The European Botanical Forum (EBF) will meet representatives from the European Commission (EC) and the European Food Safety Authority (EFSA) tomorrow (Tuesday Dec 11) to thrash out the contentious issue of scientific substantiation for health claims on botanicals.
Crucially, Dr Pilar Rodriguez Iglesias, scientific coordinator of the EFSA panel that will be assessing health claims under the controversial new EU Nutrition and Health Claims Regulation, will also be at the meeting, said EBF secretary Patrick Coppens.
The big worry for manufacturers using botanical extracts in food, drinks or dietary supplements is that claims about many of them are not supported by human intervention studies - the ‘gold standard’ of evidence legal experts believe will be required for claims to gain approval under the new Regulation.

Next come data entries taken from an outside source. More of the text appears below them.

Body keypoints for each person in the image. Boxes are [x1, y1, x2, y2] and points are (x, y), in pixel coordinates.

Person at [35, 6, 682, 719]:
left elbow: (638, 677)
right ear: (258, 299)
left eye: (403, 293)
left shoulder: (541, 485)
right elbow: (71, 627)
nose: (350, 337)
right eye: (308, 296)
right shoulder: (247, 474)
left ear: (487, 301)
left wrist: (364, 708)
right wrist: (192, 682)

If observational data and traditions of use evidence are not given equal weighting, botanicals and botanical-containing products could be left out in the cold under the Regulation, warned Coppens.

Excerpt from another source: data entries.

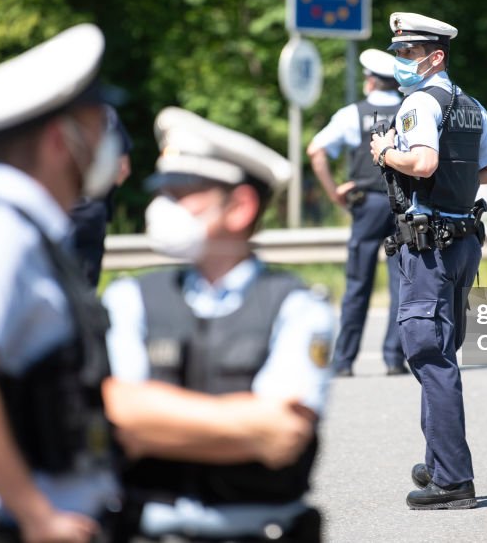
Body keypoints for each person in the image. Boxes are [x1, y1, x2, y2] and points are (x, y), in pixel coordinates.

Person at [0, 23, 123, 543]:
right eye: (98, 125)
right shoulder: (2, 231)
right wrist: (36, 514)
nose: (110, 142)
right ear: (62, 140)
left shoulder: (30, 228)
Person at [101, 107, 334, 542]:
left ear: (241, 205)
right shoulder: (129, 298)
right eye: (163, 192)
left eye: (182, 193)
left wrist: (155, 419)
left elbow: (283, 434)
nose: (162, 208)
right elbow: (119, 417)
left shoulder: (298, 307)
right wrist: (247, 425)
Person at [368, 11, 487, 509]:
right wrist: (457, 177)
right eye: (399, 53)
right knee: (441, 352)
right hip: (463, 237)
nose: (400, 61)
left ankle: (453, 481)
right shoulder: (471, 105)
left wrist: (386, 153)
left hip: (429, 244)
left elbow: (422, 162)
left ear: (435, 57)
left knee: (429, 354)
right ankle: (438, 462)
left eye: (407, 53)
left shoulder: (418, 104)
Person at [307, 47, 405, 377]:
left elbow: (316, 151)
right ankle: (395, 359)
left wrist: (335, 193)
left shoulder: (353, 113)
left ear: (370, 82)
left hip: (367, 206)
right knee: (402, 284)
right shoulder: (413, 110)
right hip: (404, 205)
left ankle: (345, 361)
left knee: (357, 285)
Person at [69, 105, 132, 287]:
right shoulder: (104, 113)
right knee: (85, 291)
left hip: (46, 211)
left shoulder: (40, 111)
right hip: (90, 210)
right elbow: (122, 169)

Indeed, large swathes of the dietary supplements market could be killed off, he said. "We are not saying that suppliers shouldn't have to prove that their ingredients work, simply that they should get fair treatment. In the field of traditional herbal medicinal products the value of observational evidence and experience is given substantial weight when assessing efficacy of medicinal effects under medicinal law."
It would be "totally disproportionate" if requirements for proving the efficacy of a health claim were more demanding than they were for proving a medicinal therapeutic effect, he claimed.
A huge number of grey areas within the Regulation still needed to be addressed, according to legal experts speaking at a conference on health claims at Leatherhead Food International (LFI) last week. The lack of any reference to energy or high energy products in the annex of nutrition claims permitted under the Regulation was of particular concern, said LFI business manager, regulatory and technical consultancy services, Kath Veal. “There are references to ‘reduced energy’ and ‘energy free’ on the annex, but what about standard energy drinks? What will they be allowed to say?”
There was also some confusion about whether the frequently-used phrase ‘reduces/lowers cholesterol’ - a known risk factor for cardiovascular disease - would be considered under article 13 or 14 of the Regulation, said Veal. This was not just a technical point, she stressed. If it were considered to be an article 14 claim (a disease risk reduction claim), companies wishing to use it would be required to submit costly scientific dossiers for EFSA to scrutinise, she said. If it were approved under article 13, it would sit on an EU-wide ‘positive list’ of claims that anyone could use in association with approved cholesterol-busting ingredients.
Manufacturers also needed to be aware that vague claims such as ‘guilt-free’ or ‘for vitality’, ‘superfood’ or even ‘nutritionally balanced’ could in future be banned unless they were accompanied by an approved health claim, she said. They also needed to be careful with ‘contains’ statements, she added. The phrase ‘contains lycopene’ was simply a nutrition claim seen as stating a fact, she said. However, the phrases ‘contains prebiotics’ or ‘contains antioxidants’ would have to be accompanied by approved health claims about the prebiotics or antioxidants in question as they implied a health benefit.